Jules Verne’s Legacy
Jules Verne is frequently called the ‘father of science fiction,’ although that same title has also been applied to HG Wells. Wells’s writing career, however, began a generation after Verne, and his most famous works appeared in the 1890s: The Time Machine (1895), The Island of Dr Moreau (1896), The Invisible Man (1897) and The War of the Worlds (1898). H G Wells, in fact, was sometimes called ‘the English Jules Verne.’ Verne, however, was certainly not the first writer of science fiction. Edgar Allan Poe wrote several science fiction stories in the 1840s, and Mary Shelley’s 1818 novel Frankenstein explored the resulting horrors when scientific ambitions go unchecked.
Although he wasn’t the first writer of science fiction, Verne was one of the most influential. Any contemporary writer of the genre owes at least a partial debt to Verne, and his legacy is readily apparent in the world around us. Verne’s influence on popular culture is significant. Many of his novels have been made into movies, television series, radio shows, animated children's cartoons, computer games and graphic novels.

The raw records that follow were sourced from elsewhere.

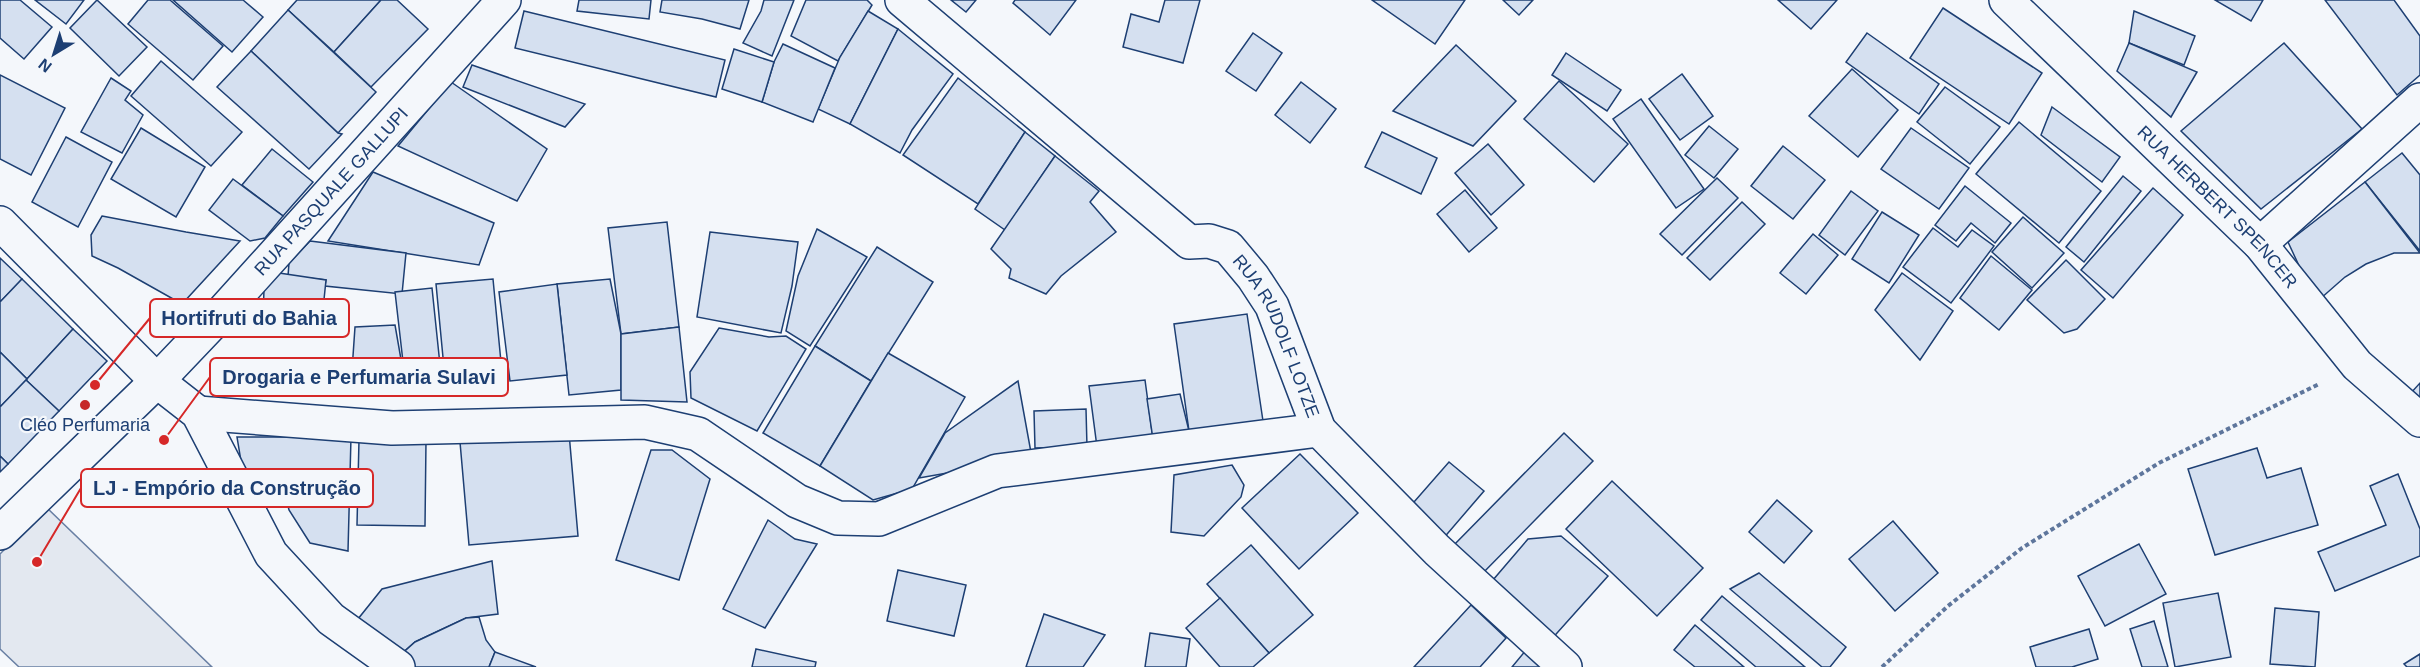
<svg xmlns="http://www.w3.org/2000/svg" width="2420" height="667" font-family="Helvetica,sans-serif">
	<style>
		.parking { fill: #e3e8f0; stroke: #687fa3; stroke-width: 1.5 }
		.building { fill: #d5e0f0; stroke: #1d3f73; stroke-width: 1.5 }
		.lines { fill: none; stroke-linecap: round; stroke-linejoin: round }
		.street-casing { stroke: #1d3f73; stroke-width: 36 }
		.path { stroke: #5e769c; stroke-width: 4; stroke-dasharray: 4.5 3; stroke-linecap: butt }
		.street { stroke: #f4f7fb; stroke-width: 33 }
		.poi-dot { fill: #c62828; stroke: #f4f7fb; stroke-width: 2 }
		.labels { text-anchor: middle; dominant-baseline: central; stroke-width: 4.5; stroke-linejoin: round; paint-order: stroke }
		.street-label { font-size: 18px; fill: #1d3f73; stroke: #f4f7fb }
		.poi-label { font-size: 18px; fill: #1d3f73; stroke: #f4f7fb }
		.leader { fill: none; stroke: #d62828; stroke-width: 2 }
		.callout-dot { fill: #d62828; stroke: #f4f7fb; stroke-width: 2 }
		.callout { fill: #f4f7fb; stroke: #d62828; stroke-width: 2 }
		.callout-label { font-size: 20px; text-anchor: middle; font-weight: bold; fill: #1d3f73 }
	</style>
	<rect width="100%" height="100%" fill="#f4f7fb"/>
	<polygon class="parking" points="46,507 212,667 19,667 0,649 0,554"/>
	<g class="building">
		<polygon points="0,0 20,0 52,27 24,59 0,38"/>
		<polygon points="35,0 84,0 66,24"/>
		<polygon points="97,0 147,47 119,76 70,28"/>
		<polygon points="148,0 170,0 223,46 193,80 128,24"/>
		<polygon points="173,0 243,0 263,17 232,52"/>
		<polygon points="297,0 381,0 334,52 288,10"/>
		<polygon points="381,0 397,0 428,29 371,87 334,52"/>
		<polygon points="579,0 651,0 649,19 577,11"/>
		<polygon points="662,0 749,0 740,29 702,19 660,12"/>
		<polygon points="764,0 794,0 772,56 743,43 761,11"/>
		<polygon points="806,0 867,0 872,5 838,61 791,36"/>
		<polygon points="951,0 976,0 966,12"/>
		<polygon points="1015,0 1076,0 1050,35 1013,3"/>
		<polygon points="1165,0 1200,0 1183,63 1123,47 1131,14 1159,22"/>
		<polygon points="1372,0 1465,0 1435,44"/>
		<polygon points="1503,0 1533,0 1519,15"/>
		<polygon points="1778,0 1837,0 1811,29"/>
		<polygon points="2215,0 2263,0 2251,21"/>
		<polygon points="2325,0 2394,0 2420,36 2420,75 2397,95"/>
		<polygon points="1943,8 2042,73 2009,124 1910,58"/>
		<polygon points="288,10 376,92 338,133 251,51"/>
		<polygon points="524,11 725,60 716,97 515,48"/>
		<polygon points="868,11 898,29 850,124 818,109 840,57"/>
		<polygon points="2134,11 2195,36 2184,65 2129,43"/>
		<polygon points="898,29 953,74 912,130 900,153 850,124"/>
		<polygon points="1253,33 1282,53 1256,91 1226,71"/>
		<polygon points="1867,33 1939,84 1919,114 1846,62"/>
		<polygon points="2129,43 2197,72 2171,117 2117,71"/>
		<polygon points="2284,43 2362,129 2261,209 2181,131"/>
		<polygon points="783,44 835,68 813,122 762,102 774,62"/>
		<polygon points="1456,45 1516,101 1473,146 1393,111"/>
		<polygon points="734,49 774,62 762,102 722,89"/>
		<polygon points="251,51 338,133 342,134 309,169 217,87"/>
		<polygon points="1566,53 1621,90 1607,111 1552,75"/>
		<polygon points="161,61 242,132 211,166 131,96"/>
		<polygon points="472,65 585,104 565,127 463,87"/>
		<polygon points="1852,69 1898,110 1858,157 1809,116"/>
		<polygon points="1682,74 1713,116 1680,140 1649,99"/>
		<polygon points="0,75 65,108 31,175 0,159"/>
		<polygon points="111,78 131,91 125,100 143,115 122,153 81,132"/>
		<polygon points="958,78 1025,132 978,204 903,155"/>
		<polygon points="1559,81 1628,144 1594,182 1524,119"/>
		<polygon points="451,82 547,149 517,201 398,146"/>
		<polygon points="1301,82 1336,109 1310,143 1275,115"/>
		<polygon points="1945,87 2000,127 1970,164 1917,122"/>
		<polygon points="1641,99 1704,189 1676,208 1613,119"/>
		<polygon points="2052,107 2120,157 2102,182 2041,135"/>
		<polygon points="2019,122 2101,191 2059,243 1976,174"/>
		<polygon points="1709,126 1738,149 1714,178 1685,155"/>
		<polygon points="141,128 205,167 176,217 111,179"/>
		<polygon points="1911,128 1969,168 1939,209 1881,169"/>
		<polygon points="1025,132 1055,156 1005,230 975,209"/>
		<polygon points="1382,132 1437,158 1421,194 1365,167"/>
		<polygon points="66,137 112,162 78,227 32,202"/>
		<polygon points="1488,144 1524,185 1491,215 1455,173"/>
		<polygon points="1783,146 1825,180 1793,219 1751,186"/>
		<polygon points="272,149 313,182 283,216 242,185"/>
		<polygon points="2402,153 2420,175 2420,251 2365,182"/>
		<polygon points="1055,156 1099,191 1090,202 1116,232 1061,276 1046,294 1009,278 1011,269 991,249"/>
		<polygon points="373,172 494,223 479,265 328,241"/>
		<polygon points="2123,176 2141,191 2084,262 2066,247"/>
		<polygon points="1717,178 1738,198 1682,255 1660,234"/>
		<polygon points="233,179 283,216 265,238 250,241 209,210"/>
		<polygon points="2365,182 2420,253 2394,253 2366,264 2345,277 2320,299 2307,283 2288,242"/>
		<polygon points="1965,186 2011,223 1995,243 1971,223 1956,241 1935,225"/>
		<polygon points="2153,188 2183,215 2113,298 2081,270"/>
		<polygon points="1465,190 1497,228 1469,252 1437,214"/>
		<polygon points="1851,191 1878,211 1845,255 1819,235"/>
		<polygon points="1742,202 1765,224 1710,280 1687,258"/>
		<polygon points="1882,212 1919,235 1889,283 1852,259"/>
		<polygon points="102,216 186,232 240,241 182,304 118,268 92,256 91,235"/>
		<polygon points="2023,217 2064,253 2032,288 1992,252"/>
		<polygon points="667,222 679,327 621,334 608,228"/>
		<polygon points="1933,228 1958,247 1972,230 1994,246 1951,303 1903,267"/>
		<polygon points="817,229 867,257 810,346 786,331 798,276"/>
		<polygon points="710,232 798,242 792,286 781,333 697,317"/>
		<polygon points="1813,234 1838,255 1806,294 1780,273"/>
		<polygon points="310,241 406,253 402,294 325,286 326,280 288,276 289,263"/>
		<polygon points="877,247 933,282 871,381 815,346"/>
		<polygon points="1991,256 2032,290 1999,330 1960,298"/>
		<polygon points="0,258 22,279 0,302"/>
		<polygon points="2066,260 2105,299 2077,329 2064,333 2027,300"/>
		<polygon points="279,273 326,280 322,319 263,320 264,289"/>
		<polygon points="1902,273 1953,311 1920,360 1875,310"/>
		<polygon points="22,279 73,329 27,379 0,352 0,302"/>
		<polygon points="493,279 503,383 446,389 436,284"/>
		<polygon points="610,279 621,334 621,390 569,395 557,284"/>
		<polygon points="557,284 567,375 510,381 499,292"/>
		<polygon points="432,288 442,384 406,388 395,292"/>
		<polygon points="1247,314 1263,421 1189,431 1174,324"/>
		<polygon points="395,325 406,388 351,385 355,327"/>
		<polygon points="679,327 687,402 621,400 621,334"/>
		<polygon points="719,328 769,337 786,336 806,349 757,431 691,398 690,372"/>
		<polygon points="73,329 107,361 59,411 26,380"/>
		<polygon points="815,346 871,381 820,466 763,433"/>
		<polygon points="0,352 27,379 0,407"/>
		<polygon points="888,353 965,397 912,489 873,500 820,466"/>
		<polygon points="26,380 59,411 8,464 0,456 0,407"/>
		<polygon points="1145,380 1153,439 1097,447 1089,386"/>
		<polygon points="1018,381 1032,458 919,478 945,433"/>
		<polygon points="2420,383 2420,403 2410,394"/>
		<polygon points="1180,394 1189,431 1153,439 1147,399"/>
		<polygon points="1086,409 1087,447 1035,448 1034,411"/>
		<polygon points="569,433 578,536 469,545 460,442"/>
		<polygon points="1564,433 1593,461 1481,575 1452,547"/>
		<polygon points="237,437 351,437 348,551 310,543 289,510 283,485 245,485"/>
		<polygon points="359,440 426,441 425,526 357,525"/>
		<polygon points="2257,448 2267,478 2301,468 2318,525 2215,555 2188,469"/>
		<polygon points="651,450 672,450 710,479 679,580 616,560"/>
		<polygon points="1300,454 1358,513 1299,569 1242,508"/>
		<polygon points="0,456 8,464 0,472"/>
		<polygon points="1449,462 1484,491 1442,540 1407,510"/>
		<polygon points="1232,465 1244,485 1241,497 1204,536 1171,532 1174,475"/>
		<polygon points="2398,474 2420,529 2420,556 2335,591 2318,552 2386,525 2370,486"/>
		<polygon points="1612,481 1703,568 1657,616 1566,529"/>
		<polygon points="1777,500 1812,531 1784,563 1749,532"/>
		<polygon points="768,520 795,539 817,544 765,628 723,609"/>
		<polygon points="1893,521 1938,573 1895,611 1849,559"/>
		<polygon points="1561,536 1608,576 1549,642 1487,587 1528,539"/>
		<polygon points="2139,544 2166,594 2105,626 2078,576"/>
		<polygon points="1251,545 1313,615 1269,653 1207,584"/>
		<polygon points="492,561 498,614 466,618 415,642 397,658 354,624 382,589"/>
		<polygon points="898,570 966,585 954,636 887,621"/>
		<polygon points="1759,573 1846,647 1830,667 1822,667 1730,589"/>
		<polygon points="2218,593 2231,657 2175,667 2163,603"/>
		<polygon points="1722,596 1805,667 1756,667 1701,620"/>
		<polygon points="1220,598 1269,653 1253,667 1220,667 1186,628"/>
		<polygon points="1471,605 1506,638 1480,667 1414,667"/>
		<polygon points="2275,608 2319,612 2315,667 2270,664"/>
		<polygon points="1044,614 1105,635 1083,667 1026,667"/>
		<polygon points="479,617 486,640 495,652 489,667 411,667 397,658 415,642 466,618"/>
		<polygon points="2154,621 2168,667 2142,667 2130,629"/>
		<polygon points="1695,625 1744,667 1695,667 1674,650"/>
		<polygon points="2089,629 2098,659 2072,667 2036,667 2030,647"/>
		<polygon points="1150,633 1190,639 1186,667 1145,667"/>
		<polygon points="756,649 816,662 815,667 752,667"/>
		<polygon points="1527,649 1548,667 1512,667"/>
		<polygon points="495,652 536,667 489,667"/>
		<polygon points="2420,654 2420,667 2407,667 2404,664"/>
	</g>
	<g class="lines">
		<g class="street-casing">
			<g id="street">
				<path id="s1" d="M902 0 1189 242 1209 241 1228 247 1253 277 1272 306 1319 430 1437 550 1565 667"/>
				<path id="s2" d="M2006 0 2260 244 2357 365 2420 420"/>
				<polyline points="0,223 157,381 198,413 271,554 331,619 398,667"/>
				<polyline points="2260,244 2420,100"/>
				<polyline points="198,413 392,428 645,422 698,434 797,501 838,518 879,519 997,471 1319,430"/>
				<path id="s3" d="M0 533 157 381 217 318 504 0"/>
			</g>
		</g>
		<polyline class="path" points="1882,667 1948,606 2022,548 2159,463 2319,384"/>
		<use href="#street" class="street"/>
	</g>
	<circle class="poi-dot" cx="85" cy="405" r="6"/>
	<g class="labels">
		<g class="street-label">
			<text stroke="none"><textPath href="#s3" startOffset="476">RUA PASQUALE GALLUPI</textPath></text>
			<text stroke="none"><textPath href="#s2" startOffset="296">RUA HERBERT SPENCER</textPath></text>
			<text stroke="none"><textPath href="#s1" startOffset="518">RUA RUDOLF LOTZE</textPath></text>
		</g>
		<g class="poi-label">
			<text x="85" y="425">Cléo Perfumaria</text>
		</g>
	</g>
	<path class="leader" d="M95 385L150 318M164 440L210 377M37 562L81 488"/>
	<g class="callout-dot">
		<circle cx="95" cy="385" r="6"/>
		<circle cx="164" cy="440" r="6"/>
		<circle cx="37" cy="562" r="6"/>
	</g>
	<g class="callout">
		<rect x="150" y="299" width="199" height="38" rx="6"/>
		<rect x="210" y="358" width="298" height="38" rx="6"/>
		<rect x="81" y="469" width="292" height="38" rx="6"/>
	</g>
	<g class="callout-label">
		<text x="249" y="325">Hortifruti do Bahia</text>
		<text x="359" y="384">Drogaria e Perfumaria Sulavi</text>
		<text x="227" y="495">LJ - Empório da Construção</text>
	</g>
	<g transform="translate(54 54) rotate(218)" stroke="#f4f7fb" stroke-width="4.5" paint-order="stroke">
	<path d="M0-4.5L10 22L0 15L-10 22Z" fill="#1d3f73"/>
	<text y="-9" font-size="16" font-weight="bold" text-anchor="middle" fill="#1d3f73">N</text>
	</g>
</svg>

The first nuclear submarine, the USS Nautilus, was named after Captain Nemo's submarine in Twenty Thousand Leagues Under the Sea. Just a few years after the publication of Around the World in Eight Days, two women who were inspired by the novel successfully raced around the world. Nellie Bly would win the race against Elizabeth Bisland, completing the journey in 72 days, 6 hours, and 11 minutes. Today, astronauts in the International Space Station circle the globe in 92 minutes. Verne's From the Earth to the Moon presents Florida as the most logical place to launch a vehicle into space, yet this is 85 years before the first rocket would launch from the Kennedy Space Center at Cape Canaveral. Again and again, we find the scientific visions of Verne becoming realities.